Is there any wonder that frequentists marvel at this sort of behavior? The “prior” appears as it is: arbitrary and subject to whim. (Of course, the frequentist after getting this argument right falsely assumes that frequentism must therefore be true; the fallacy of a false dichotomy.)
It turns out, in this happy case, that if a “flat” prior is assumed, the final answer is the same as above; i.e. we end with a beta-binomial predictive distribution. We start with a “binomial” and get a beta “posterior” on θ, but since we can never observe θ, it is another wonder that anybody ever cares about it. People do, though. Care about θ, to an extent that borders on mania. But that people do is a holdover from frequentist days, where “estimation” of the unobservable is the be-all and end-all of statistics. Another reason to cease teaching frequentism.
But the happenstance between the finite-objectivist answer with the mathematical-subjectivist one in this case is why subjectivism seems to work: it does, but only when the parameters are themselves constrained. Here θ can “live” only in some demarcated interval, (0,1). But if the parameter is itself without limit, as in the case of e.g. “normal” distributions, then we can quickly run into deep kimchee.
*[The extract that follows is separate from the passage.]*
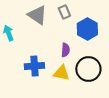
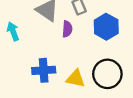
purple semicircle: (65, 50) -> (67, 29), moved

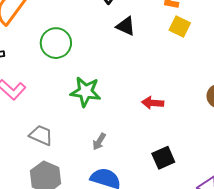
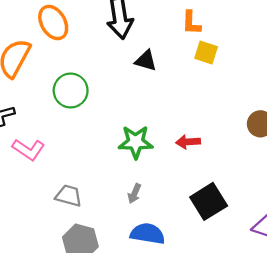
green star: (86, 92) -> (136, 142), moved
black square: (163, 158) -> (209, 201), size x1.4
The problem comes from going to infinity too quickly in the process, a dangerous maneuver. Jaynes highlighted this to devastating effect in his book, destroying a “paradox” caused by beginning at infinity instead of ending with it. (See his Chapter 15 on the “marginalization paradox.”) If there is any blemish in Jaynes’s work, it is that he failed to apply this insight to every problem. In his derivation of the normal, for example, he began with the slightly ambiguous premise that measurement error can be in “any” direction. Well, if “any” means any of a set of measurable (by human instrument), then we are in business. But if it meant any in an infinite number of directions, then we begin where we should end.
All probability and statistics problems can be done as above: starting with simple premise, staying finite until the end, after which passing to the limit for the sake of ease in calculation may be done, and proceeding objectively, asking questions only about “observable” quantities. That is the nature of objective, or logical, probability.
If there are a lot of questions, I might add an addendum post to this series. But please to read all the words above (at least once) before asking. On the other hand, I may just wait for the book.